Les femmes obèses représentent également un cinquième des cas de pré-éclampsie, une maladie de la grossesse qui associe une hypertension artérielle et la présence de protéines dans les urines. Il en résulte aussi des complications chez le fœtus, avec risque accru de mort in utero, de prématurité, d’anomalies congénitales…
Par ailleurs, le taux de diabète gestationnel ne cesse de progresser. Il a même doublé en 2019 par rapport à 2010, de 6,7 % à 13,6 % des accouchements. « Cette hausse s’explique par un changement dans les modalités de dépistage et l’augmentation de la prévalence des facteurs de risque tels l’obésité ou l’âge maternel plus élevé », précise SPF.
« On assiste à un changement du phénotype de la grossesse, avec de plus en plus de profils à risque, notamment l’âge de la mère à l’accouchement qui augmente à 30,2 ans en 2019 [29,3 ans en 2010] », a par ailleurs pointé le gynécologue obstétricien Yves Ville, chef du service de la maternité de l’hôpital Necker, à Paris, lors d’un débat organisé dans le cadre du Festival du Monde, le 18 septembre.
Moins d’épisiotomies
Point positif, le nombre d’épisiotomies a fortement diminué de 2010 à 2019, de 17,7 % à 5,3 %, aussi bien pour les primipares que pour les multipares. En revanche, les déchirures périnéales sévères ont augmenté. Le taux de césarienne reste quant à lui stable depuis une dizaine d’années, concernant un peu plus de 20 % des naissances en France, avec de fortes variations de pratiques entre les établissements, allant de 8,2 % à 46,2 %. Des chiffres à mettre aussi en regard avec le profil des femmes accueillies dans ces maternités.

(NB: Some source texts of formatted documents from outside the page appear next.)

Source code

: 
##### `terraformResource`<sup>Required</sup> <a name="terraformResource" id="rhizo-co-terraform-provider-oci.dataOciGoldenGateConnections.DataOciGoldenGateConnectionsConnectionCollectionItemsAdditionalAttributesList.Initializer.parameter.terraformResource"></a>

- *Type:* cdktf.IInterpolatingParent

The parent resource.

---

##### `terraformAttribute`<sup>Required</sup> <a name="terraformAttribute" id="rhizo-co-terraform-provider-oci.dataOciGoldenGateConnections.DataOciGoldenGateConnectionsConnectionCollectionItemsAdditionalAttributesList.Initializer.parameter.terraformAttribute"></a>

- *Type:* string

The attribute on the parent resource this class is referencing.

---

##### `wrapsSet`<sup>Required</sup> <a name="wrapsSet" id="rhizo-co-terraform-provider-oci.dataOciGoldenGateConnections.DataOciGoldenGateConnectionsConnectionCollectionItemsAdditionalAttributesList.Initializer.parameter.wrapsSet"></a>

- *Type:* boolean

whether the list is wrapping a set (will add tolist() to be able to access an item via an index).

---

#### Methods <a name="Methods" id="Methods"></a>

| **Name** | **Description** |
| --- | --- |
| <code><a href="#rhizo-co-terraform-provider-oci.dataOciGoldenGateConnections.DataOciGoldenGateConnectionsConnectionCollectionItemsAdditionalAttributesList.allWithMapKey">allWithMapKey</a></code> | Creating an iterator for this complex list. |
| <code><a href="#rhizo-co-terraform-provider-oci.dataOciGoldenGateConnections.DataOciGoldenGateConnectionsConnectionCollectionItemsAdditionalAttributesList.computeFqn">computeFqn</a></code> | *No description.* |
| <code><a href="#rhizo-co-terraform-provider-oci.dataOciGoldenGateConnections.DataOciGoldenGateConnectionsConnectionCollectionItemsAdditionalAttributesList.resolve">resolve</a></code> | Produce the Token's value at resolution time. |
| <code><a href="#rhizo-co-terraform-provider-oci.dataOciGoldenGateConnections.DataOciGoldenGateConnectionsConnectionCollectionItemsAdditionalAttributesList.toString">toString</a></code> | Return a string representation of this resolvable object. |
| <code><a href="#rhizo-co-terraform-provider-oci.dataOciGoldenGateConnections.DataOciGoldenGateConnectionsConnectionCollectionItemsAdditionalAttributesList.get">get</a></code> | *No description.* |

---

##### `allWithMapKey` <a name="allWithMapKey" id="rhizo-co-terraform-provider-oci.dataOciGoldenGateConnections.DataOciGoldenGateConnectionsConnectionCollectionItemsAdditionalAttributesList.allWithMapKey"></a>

Situation alarmante en outre-mer
L’intérêt du rapport, outre le tableau national qu’il présente, est de détailler des données à l’échelle territoriale. Or, sur de nombreux indicateurs, les DROM occupent une place à part, avec des résultats moins bons qu’en métropole. Le tableau est particulièrement sombre en Guyane et à Mayotte, même si, dans ce dernier département, bon nombre de données n’ont pu être rassemblées sur toute la période de manière satisfaisante. « La situation dans les DROM nécessite une attention particulière », reconnaissent les autrices du rapport. Une publication consacrée à l’analyse des contextes locaux en outre-mer fera d’ailleurs l’objet d’une parution spécifique dans les mois qui viennent.